Barcelona may be famous for architecture, the Catalan lifestyle and culture that attracts tens of millions of visitors a year but there’s another more unwelcome guest.

The Spanish city is the unwilling and sometimes unwitting front line in a war played out in the dark between humans and animals, or wild boar to be precise.

Barcelona has a nervous frontier with the Collserola National Park, a towering 500 metre high buffer of heavily forested rocks between the city and the wilds.

And every night hundreds of wild boar make their way from the park into the sleeping city to feast on waste and rubbish left behind by human visitors during the day.

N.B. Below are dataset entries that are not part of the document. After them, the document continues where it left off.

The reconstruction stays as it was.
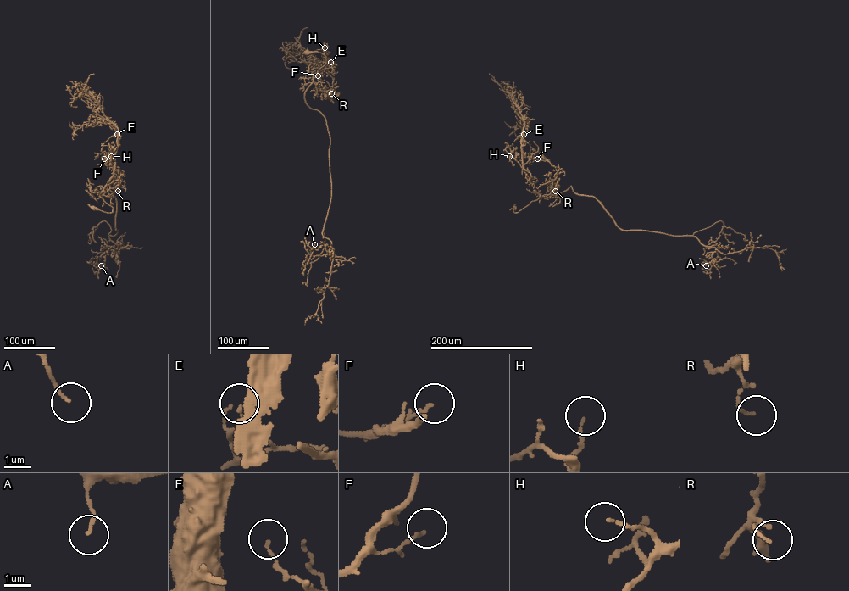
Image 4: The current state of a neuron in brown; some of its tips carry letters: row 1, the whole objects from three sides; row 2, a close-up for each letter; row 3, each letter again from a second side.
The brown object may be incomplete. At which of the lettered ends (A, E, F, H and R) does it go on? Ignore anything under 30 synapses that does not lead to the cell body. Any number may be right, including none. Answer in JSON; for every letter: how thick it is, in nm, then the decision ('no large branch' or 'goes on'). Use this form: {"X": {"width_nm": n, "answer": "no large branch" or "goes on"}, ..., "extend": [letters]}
{"A": {"width_nm": 120, "answer": "no large branch"}, "E": {"width_nm": 90, "answer": "no large branch"}, "F": {"width_nm": 100, "answer": "no large branch"}, "H": {"width_nm": 120, "answer": "goes on"}, "R": {"width_nm": 90, "answer": "no large branch"}, "extend": ["H"]}

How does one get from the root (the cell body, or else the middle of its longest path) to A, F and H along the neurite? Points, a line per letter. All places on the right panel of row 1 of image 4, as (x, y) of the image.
A: (514, 208), (571, 186), (594, 197), (624, 230), (692, 236), (714, 247), (717, 264), (706, 265)
F: (514, 208), (513, 211), (517, 213), (539, 197), (523, 169), (529, 160), (537, 158)
H: (514, 208), (513, 211), (517, 212), (537, 199), (540, 195), (520, 164), (509, 156)

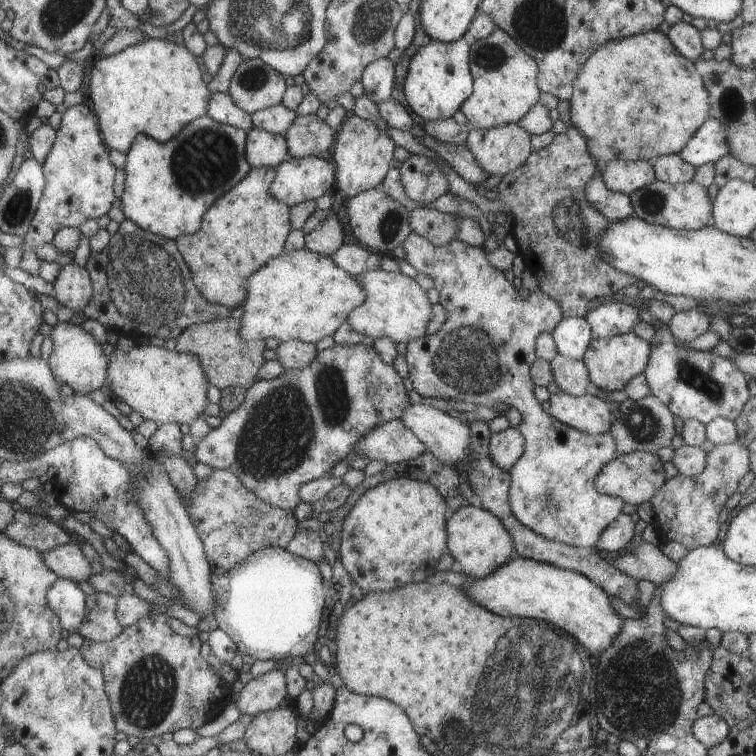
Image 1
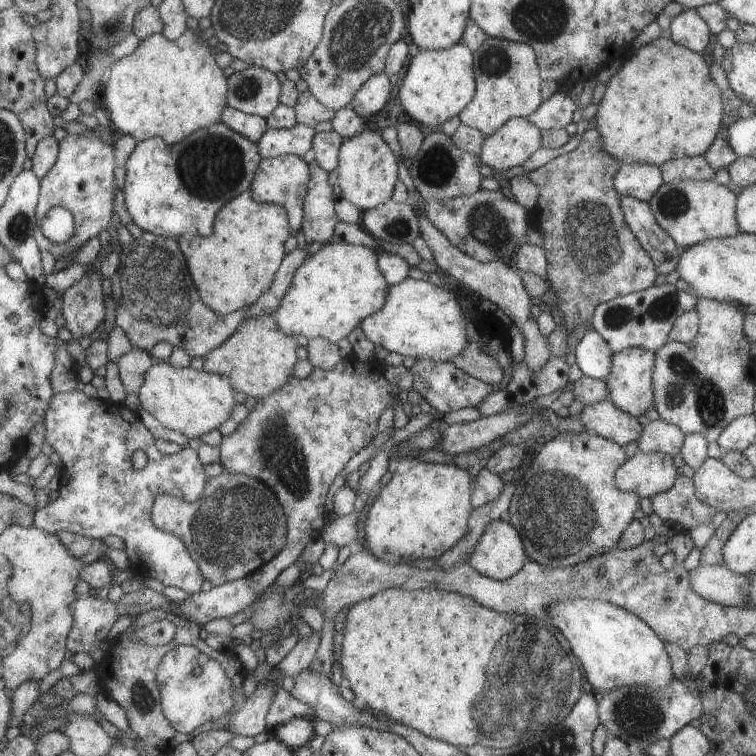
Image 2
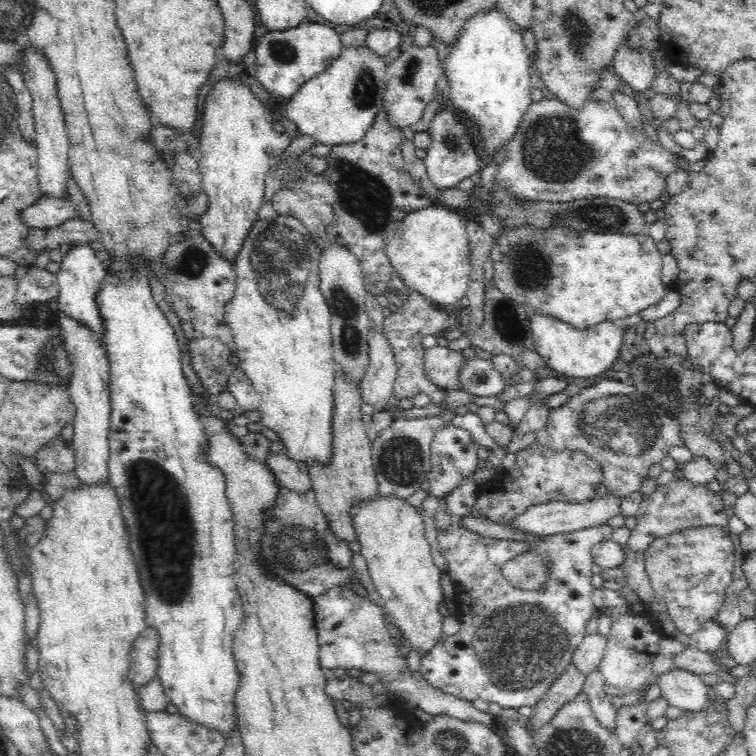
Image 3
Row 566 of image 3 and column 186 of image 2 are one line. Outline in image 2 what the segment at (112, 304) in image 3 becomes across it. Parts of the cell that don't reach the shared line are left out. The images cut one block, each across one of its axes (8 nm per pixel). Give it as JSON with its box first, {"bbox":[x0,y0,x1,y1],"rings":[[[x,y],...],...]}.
{"bbox":[121,122,260,239],"rings":[[[221,122],[197,129],[172,145],[164,143],[162,138],[149,137],[136,143],[125,162],[124,185],[121,188],[124,206],[134,224],[142,231],[173,239],[183,236],[185,232],[191,236],[209,236],[217,210],[250,188],[260,158],[257,144]]]}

The police routinely deal with more than a thousand calls a year about boar raiding bins, obstructing traffic and making a general nuisance,writes Bernhard Warner in The Guardian.

Fighting for survival

The city authority has even set up a gang of boar trappers to cull the population of hungry hogs.

Wild boar are not cuddly pets. They are disease ridden, aggressive and a threat, especially to children, who can pick up uncomfortable and sometime fatal illnesses from the animals.

The main risk is African Swine Fever, which is harmless to humans, has no vaccine, but kills every pig or boar that is infected within days.

And it’s not only Barcelona fighting for survival – boar are infiltrating towns and cities across Europe.

Farmers in Spain blame them for damaging crops worth almost £100 million a year.

Wild colonies

Berlin has a squad of hunters targeting boar, as does the Texas Wildlife Service and even the authorities in Sydney, Australia, are embroiled in the battle.

“Wild pigs can run up to 30 mph. They can jump over fences up to three feet high and have climbed out of pig traps with walls five to six feet high,” said Billy Higginbotham, a wildlife conservation expert in Texas.

Wild boar are thought to number thousands worldwide. In a small country like Wales, 4,000 are wandering wild.

Typically, man has introduced them to every continent except Antarctica, where some have escaped to join in wild colonies.